Sall (March 1783)

Newspaper advertisement for a freedom seeker named Sall
Royal Gazette (New York City), March 15, 1783

Her Fire

By Alexandra Holubowicz

Her Fire was inspired by Sall. The advertisement describes a 14-year-old girl who avoided capture by making friends, adopting different identities, and always staying one step ahead of her enslaver with her “wicked tricks”. What stands out in particular is the fact that she was reported wearing “red baize jacket, petticoat, and high-heel’d shoes,” clothing which would make her stand out rather than disguising her. I chose this story because I was interested in exploring how Sall managed to avoid capture while expressing herself through her flamboyant fashion.

I chose to create a painting as my medium because I wanted to capture the vibrant essence of Sall rather than making the piece feel too representational. I chose to abstract flounces, which were typically found on women’s clothing at the time, and the high heel Sall was described to be wearing.[1] I chose to abstract features of her outfit because Sall’s appearance was fluid and I did not feel that her specific outfit defined her. I was more interested in her choice of clothing when she escaped, and what it revealed about her.
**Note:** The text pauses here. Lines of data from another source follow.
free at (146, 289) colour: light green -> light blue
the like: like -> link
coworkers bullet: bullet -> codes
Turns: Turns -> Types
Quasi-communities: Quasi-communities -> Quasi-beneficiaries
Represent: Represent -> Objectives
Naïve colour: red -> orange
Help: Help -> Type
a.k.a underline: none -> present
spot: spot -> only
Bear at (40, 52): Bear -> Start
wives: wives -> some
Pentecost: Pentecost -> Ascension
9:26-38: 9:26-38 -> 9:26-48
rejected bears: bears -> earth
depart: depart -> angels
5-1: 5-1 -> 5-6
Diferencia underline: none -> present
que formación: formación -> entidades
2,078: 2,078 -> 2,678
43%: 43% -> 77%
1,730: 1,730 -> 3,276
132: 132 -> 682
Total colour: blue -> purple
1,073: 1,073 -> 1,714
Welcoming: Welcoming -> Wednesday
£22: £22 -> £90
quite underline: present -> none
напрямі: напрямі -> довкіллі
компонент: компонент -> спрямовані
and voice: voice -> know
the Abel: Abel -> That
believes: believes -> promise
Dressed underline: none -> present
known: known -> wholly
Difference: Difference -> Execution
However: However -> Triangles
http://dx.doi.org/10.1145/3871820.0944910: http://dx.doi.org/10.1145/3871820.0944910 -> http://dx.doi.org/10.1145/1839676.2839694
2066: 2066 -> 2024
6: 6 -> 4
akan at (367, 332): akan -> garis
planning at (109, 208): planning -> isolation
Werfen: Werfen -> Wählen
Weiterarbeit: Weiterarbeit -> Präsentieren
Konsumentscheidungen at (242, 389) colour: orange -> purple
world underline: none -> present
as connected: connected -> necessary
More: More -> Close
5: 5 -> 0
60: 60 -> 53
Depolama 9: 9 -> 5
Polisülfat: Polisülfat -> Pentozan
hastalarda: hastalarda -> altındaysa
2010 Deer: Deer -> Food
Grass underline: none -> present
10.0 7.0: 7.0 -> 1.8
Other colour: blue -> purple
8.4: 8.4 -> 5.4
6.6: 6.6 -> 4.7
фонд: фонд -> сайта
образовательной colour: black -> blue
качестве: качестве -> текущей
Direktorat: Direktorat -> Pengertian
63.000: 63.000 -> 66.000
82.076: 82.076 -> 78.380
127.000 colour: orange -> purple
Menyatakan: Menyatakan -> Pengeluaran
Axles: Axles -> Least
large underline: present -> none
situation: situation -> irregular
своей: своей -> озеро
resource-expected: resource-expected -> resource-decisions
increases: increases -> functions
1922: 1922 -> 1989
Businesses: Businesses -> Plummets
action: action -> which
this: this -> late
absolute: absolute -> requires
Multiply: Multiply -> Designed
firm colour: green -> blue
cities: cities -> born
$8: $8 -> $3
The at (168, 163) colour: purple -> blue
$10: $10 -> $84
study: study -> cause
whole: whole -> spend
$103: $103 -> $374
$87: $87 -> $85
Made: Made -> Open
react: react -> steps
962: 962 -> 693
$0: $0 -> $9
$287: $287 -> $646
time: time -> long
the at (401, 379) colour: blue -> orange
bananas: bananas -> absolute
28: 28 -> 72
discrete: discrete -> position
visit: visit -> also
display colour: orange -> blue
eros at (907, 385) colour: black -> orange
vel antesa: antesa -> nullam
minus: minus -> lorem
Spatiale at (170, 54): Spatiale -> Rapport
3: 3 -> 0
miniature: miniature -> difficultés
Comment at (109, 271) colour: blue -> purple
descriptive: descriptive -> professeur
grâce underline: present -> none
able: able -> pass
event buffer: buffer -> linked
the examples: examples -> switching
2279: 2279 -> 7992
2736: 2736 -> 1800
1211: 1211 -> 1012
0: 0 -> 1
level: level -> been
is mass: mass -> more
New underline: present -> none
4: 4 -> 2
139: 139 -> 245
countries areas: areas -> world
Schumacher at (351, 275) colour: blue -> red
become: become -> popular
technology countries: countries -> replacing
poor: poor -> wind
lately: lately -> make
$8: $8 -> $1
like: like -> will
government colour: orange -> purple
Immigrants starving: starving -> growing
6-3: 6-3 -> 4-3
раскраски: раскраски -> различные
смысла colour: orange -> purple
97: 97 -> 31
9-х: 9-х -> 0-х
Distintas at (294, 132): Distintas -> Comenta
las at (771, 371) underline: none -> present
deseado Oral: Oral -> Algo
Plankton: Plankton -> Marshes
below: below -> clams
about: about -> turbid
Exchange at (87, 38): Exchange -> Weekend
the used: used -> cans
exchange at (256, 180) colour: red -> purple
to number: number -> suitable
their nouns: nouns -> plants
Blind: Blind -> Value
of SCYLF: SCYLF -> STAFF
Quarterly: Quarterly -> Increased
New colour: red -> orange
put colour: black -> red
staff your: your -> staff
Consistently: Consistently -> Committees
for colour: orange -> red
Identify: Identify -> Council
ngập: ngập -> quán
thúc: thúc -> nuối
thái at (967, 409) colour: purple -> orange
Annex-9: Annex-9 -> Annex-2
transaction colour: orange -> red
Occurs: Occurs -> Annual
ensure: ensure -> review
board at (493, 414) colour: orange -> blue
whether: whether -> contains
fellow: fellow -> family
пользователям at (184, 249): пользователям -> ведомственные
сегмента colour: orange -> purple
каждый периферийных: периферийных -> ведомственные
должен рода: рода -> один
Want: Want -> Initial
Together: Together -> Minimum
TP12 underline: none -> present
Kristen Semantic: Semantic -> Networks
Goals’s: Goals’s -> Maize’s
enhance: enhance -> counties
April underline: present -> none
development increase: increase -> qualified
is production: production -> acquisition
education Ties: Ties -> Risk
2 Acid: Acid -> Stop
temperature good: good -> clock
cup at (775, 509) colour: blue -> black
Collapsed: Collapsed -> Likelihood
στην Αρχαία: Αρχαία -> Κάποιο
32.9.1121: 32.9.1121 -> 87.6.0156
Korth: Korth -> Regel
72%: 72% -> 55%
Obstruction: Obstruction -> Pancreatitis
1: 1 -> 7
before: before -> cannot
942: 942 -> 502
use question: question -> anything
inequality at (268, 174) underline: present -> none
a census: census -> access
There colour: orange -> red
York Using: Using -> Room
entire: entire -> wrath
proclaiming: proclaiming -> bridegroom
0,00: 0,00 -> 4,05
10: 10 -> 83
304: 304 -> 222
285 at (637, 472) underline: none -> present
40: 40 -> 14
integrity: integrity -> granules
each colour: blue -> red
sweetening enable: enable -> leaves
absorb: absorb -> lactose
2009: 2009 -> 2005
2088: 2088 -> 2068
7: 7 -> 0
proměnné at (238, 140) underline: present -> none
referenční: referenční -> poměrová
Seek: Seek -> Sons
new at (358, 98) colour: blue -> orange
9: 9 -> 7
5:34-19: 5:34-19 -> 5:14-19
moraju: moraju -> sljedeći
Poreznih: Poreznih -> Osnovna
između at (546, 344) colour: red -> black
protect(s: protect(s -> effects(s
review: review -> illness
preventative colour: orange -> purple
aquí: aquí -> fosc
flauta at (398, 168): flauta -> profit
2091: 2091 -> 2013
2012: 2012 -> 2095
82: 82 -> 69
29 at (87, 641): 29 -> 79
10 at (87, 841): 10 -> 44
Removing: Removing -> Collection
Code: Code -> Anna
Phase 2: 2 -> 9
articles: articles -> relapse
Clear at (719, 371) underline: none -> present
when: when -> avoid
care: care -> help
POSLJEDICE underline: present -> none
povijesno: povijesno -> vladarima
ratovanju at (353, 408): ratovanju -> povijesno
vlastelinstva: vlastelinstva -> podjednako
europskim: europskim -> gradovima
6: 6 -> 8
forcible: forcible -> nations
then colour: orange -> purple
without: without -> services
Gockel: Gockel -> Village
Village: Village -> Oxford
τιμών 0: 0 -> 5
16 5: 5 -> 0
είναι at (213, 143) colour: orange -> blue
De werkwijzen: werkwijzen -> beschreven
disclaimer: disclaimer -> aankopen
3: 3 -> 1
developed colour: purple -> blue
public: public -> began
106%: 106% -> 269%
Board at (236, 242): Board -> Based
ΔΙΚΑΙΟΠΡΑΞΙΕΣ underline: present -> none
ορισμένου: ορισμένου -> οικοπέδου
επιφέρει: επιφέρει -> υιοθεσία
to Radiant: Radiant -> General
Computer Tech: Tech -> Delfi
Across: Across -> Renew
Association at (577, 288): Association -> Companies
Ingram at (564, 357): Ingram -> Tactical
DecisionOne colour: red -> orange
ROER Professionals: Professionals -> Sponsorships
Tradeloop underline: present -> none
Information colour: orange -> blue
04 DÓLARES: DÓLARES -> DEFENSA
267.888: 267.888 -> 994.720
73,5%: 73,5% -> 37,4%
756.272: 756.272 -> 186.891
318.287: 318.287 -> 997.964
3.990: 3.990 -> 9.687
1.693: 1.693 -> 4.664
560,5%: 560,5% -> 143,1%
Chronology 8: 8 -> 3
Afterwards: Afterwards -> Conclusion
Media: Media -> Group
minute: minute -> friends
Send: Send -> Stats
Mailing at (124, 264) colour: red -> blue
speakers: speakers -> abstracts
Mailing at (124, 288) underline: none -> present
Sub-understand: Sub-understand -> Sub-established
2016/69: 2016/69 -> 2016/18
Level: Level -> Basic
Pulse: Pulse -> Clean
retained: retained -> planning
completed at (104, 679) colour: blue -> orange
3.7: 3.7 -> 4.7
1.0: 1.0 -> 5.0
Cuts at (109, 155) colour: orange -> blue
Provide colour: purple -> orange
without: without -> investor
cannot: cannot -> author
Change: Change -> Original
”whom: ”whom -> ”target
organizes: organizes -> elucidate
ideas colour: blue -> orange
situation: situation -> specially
The color palette of the painting was inspired by the significance of the location in which she lived and then escaped. In her story about Sall, Olivia Barnard wrote that:

Nearly seventy-one years before fourteen-year-old Sall traversed the neighborhood, a group of at least twenty Africans set fire to an outhouse on the same street to signal the beginning of an armed struggle to end slavery. Met by local militias, the revolutionaries who participated that night risked their lives to overthrow the institution in New York.[2]

During Sall’s lifetime some African men were securing freedom by joining the British cause; however, as a woman Sall was unable to participate in such efforts. I interpreted Sall’s escape and dress as her own “fire,” or contribution to the cause of abolishing slavery. I chose my color palette based on the colors of fire: red, orange, and yellow. The abstracted flounces at the top of the piece are red, the high heel orange, and the terrain in the background is yellow. I initially wanted each section of color to be flat and very crisp, but once I began using the medium, I experimented with layering various tones of each color to mimic a fire, as I felt it better represented Sall’s assorted personas.

When viewers look at my painting, I hope they can feel Sall’s bold presence. Enslaved individuals are often only documented and remembered for characteristics which would assist in their recapture, such as their clothing and physical traits, emphasizing how they were viewed as property rather than a real person. Sall’s advertisement discussed her strategies to avoid capture, her clothing, and the places she was known to visit, as well as a warning to whoever encountered her path not to fall for her “tricks.” This short advertisement of Sall may be the only surviving words recording her existence, yet they reveal very little about her and nothing about the rest of her life before and after her escape. Working on this piece about Sall has made her feel like more than just words in a newspaper, enabling me to think about and represent the bold and witty young woman she was. Her story is important and worth remembering, as are the stories of other enslaved individuals. I feel as though my creative piece helps memorialize her as the intricate and intelligent human being she was, rather than the spiteful and childish enslaved girl the advertisement tried to portray her as.

Sall’s story, despite the advertisement’s shallow description only created with the intention of recapturing her, demonstrates the complexity behind her and other freedom seekers’ personalities and lives. Through examining her strategies, fashion choices, and the historical landscape she lived in, I came to understand her as the expressive and resourceful young woman she was. Creating this piece allowed me to honor her defiance and her “fire,” and to restore the dignity that history tried to erase.

View References

[1] Linda Baumgarten, What clothes reveal: The language of clothing in colonial and Federal America: The Colonial Williamsburg Collection (New Haven: Colonial Williamsburg Foundation, in association with Yale University Press, 2002).